Peter Lidington artwork on show at Newcastle's Digitalab gallery
May 9 2009 by Paul James, The Journal
Peter Lidington Flower
NINE years ago artist Peter Lidington died on the day his unique work was due to be shown for the first time.
The graphic designer was producing teaching aids at Newcastle University’s medical school in the 1970s when one day he asked a radiographer to take an X-ray of a flower.
Inspired by the results, from that day on he set about perfecting the art and created hundreds of pictures, revealing nature as it had never been seen before.
On the day his wife Sue was preparing to take his work to a gallery, Peter, having fought kidney cancer and been on a dialysis machine, tragically died.

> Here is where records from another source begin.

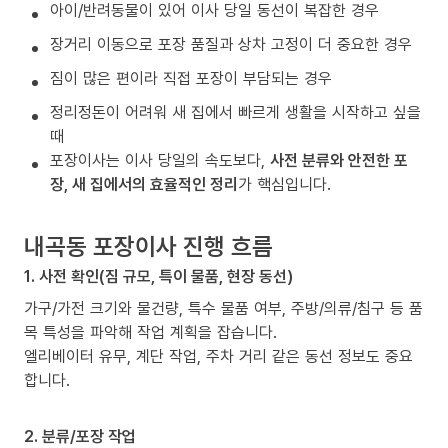
아이/반려동물이 있어 이사 당일 동선이 복잡한 경우
장거리 이동으로 포장 품질과 상차 고정이 더 중요한 경우
짐이 많은 편이라 직접 포장이 부담되는 경우
정리정돈이 어려워 새 집에서 빠르게 생활을 시작하고 싶을
때
포장이사는 이사 당일의 속도보다,
사전 분류와 안전한 포
장, 새 집에서의 효율적인 정리
가 핵심입니다.
내곡동 포장이사 진행 흐름
1. 사전 확인(짐 규모, 특이 물품, 현장 동선)
가구/가전 크기와 물건량, 특수 물품 여부, 주방/의류/침구 등 품
목 특성을 파악해 작업 계획을 잡습니다.
엘리베이터 유무, 계단 작업, 주차 거리 같은 동선 정보도 중요
합니다.
2. 분류/포장 작업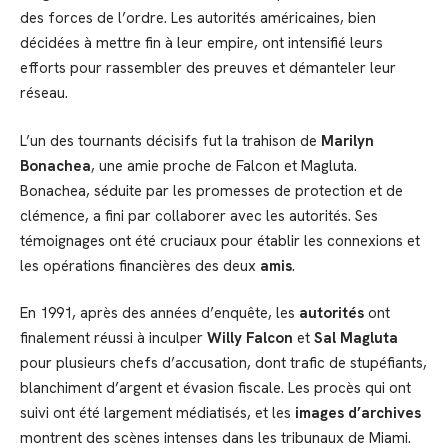
des forces de l’ordre. Les autorités américaines, bien
décidées à mettre fin à leur empire, ont intensifié leurs
efforts pour rassembler des preuves et démanteler leur
réseau.
L’un des tournants décisifs fut la trahison de
Marilyn
Bonachea
, une amie proche de Falcon et Magluta.
Bonachea, séduite par les promesses de protection et de
clémence, a fini par collaborer avec les autorités. Ses
témoignages ont été cruciaux pour établir les connexions et
les opérations financières des deux
amis
.
En 1991, après des années d’enquête, les
autorités
ont
finalement réussi à inculper
Willy Falcon
et
Sal Magluta
pour plusieurs chefs d’accusation, dont trafic de stupéfiants,
blanchiment d’argent et évasion fiscale. Les procès qui ont
suivi ont été largement médiatisés, et les
images d’archives
montrent des scènes intenses dans les tribunaux de Miami.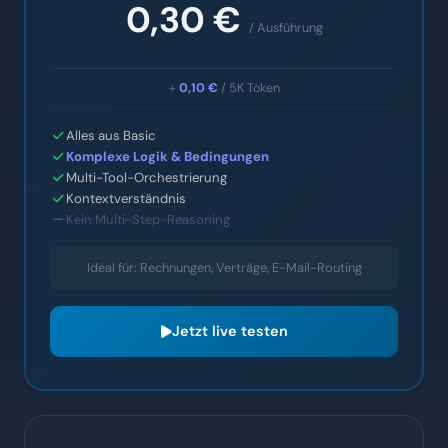
+
0,10 €
/ 5K Token
Alles aus Basic
Komplexe Logik & Bedingungen
Multi-Tool-Orchestrierung
Kontextverständnis
Kein Multi-Step-Reasoning
Ideal für: Rechnungen, Verträge, E-Mail-Routing
Jetzt live testen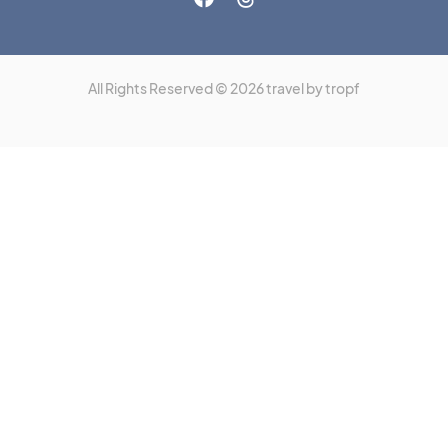
All Rights Reserved © 2026 travel by tropf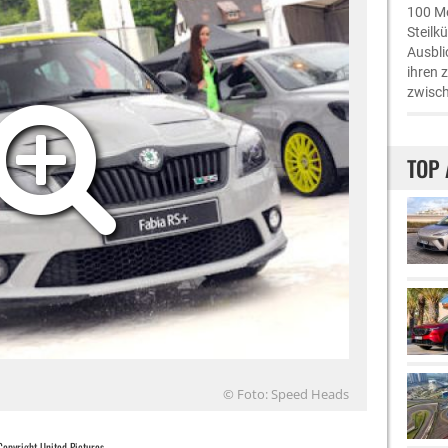
100 Me
Steilk
Ausbli
ihren 
zwisch
TOP 
© Foto: Speed Heads
Copyright United Pictures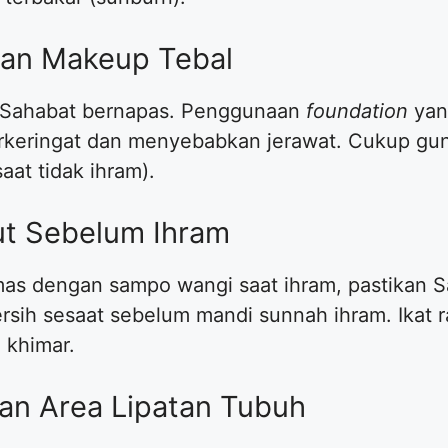
naan Makeup Tebal
lit Sahabat bernapas. Penggunaan
foundation
yang
rkeringat dan menyebabkan jerawat. Cukup gu
aat tidak ihram).
ut Sebelum Ihram
ramas dengan sampo wangi saat ihram, pastikan
sih sesaat sebelum mandi sunnah ihram. Ikat r
 khimar.
han Area Lipatan Tubuh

But Sue refused to let his work die with him and gave up her teaching career to take Peter’s pictures across the country. She has now returned her late husband’s unique art to the city he called home.
The exhibition has gone on show at Newcastle’s Digitalab gallery in the Ouseburn Valley, which is also bringing together nearly all of Peter’s work for the first time. Sue, who uses the gallery to produce prints of Peter’s work, came to see the show from her home in Coniston, Cumbria.
She said: “Peter used to design post-graduate teaching programmes. One day, just out of interest, he took a rose from his garden into the university and persuaded a radiographer to put it under an X-ray machine. He got a lovely image.
“It stayed in his mind that one day he would love to see what he could do with this. He taught himself photography and then found somewhere he could take the X-rays. They’re beautiful. They can be done in all sorts of different sizes, and unlike photography the bigger you do them the better they get.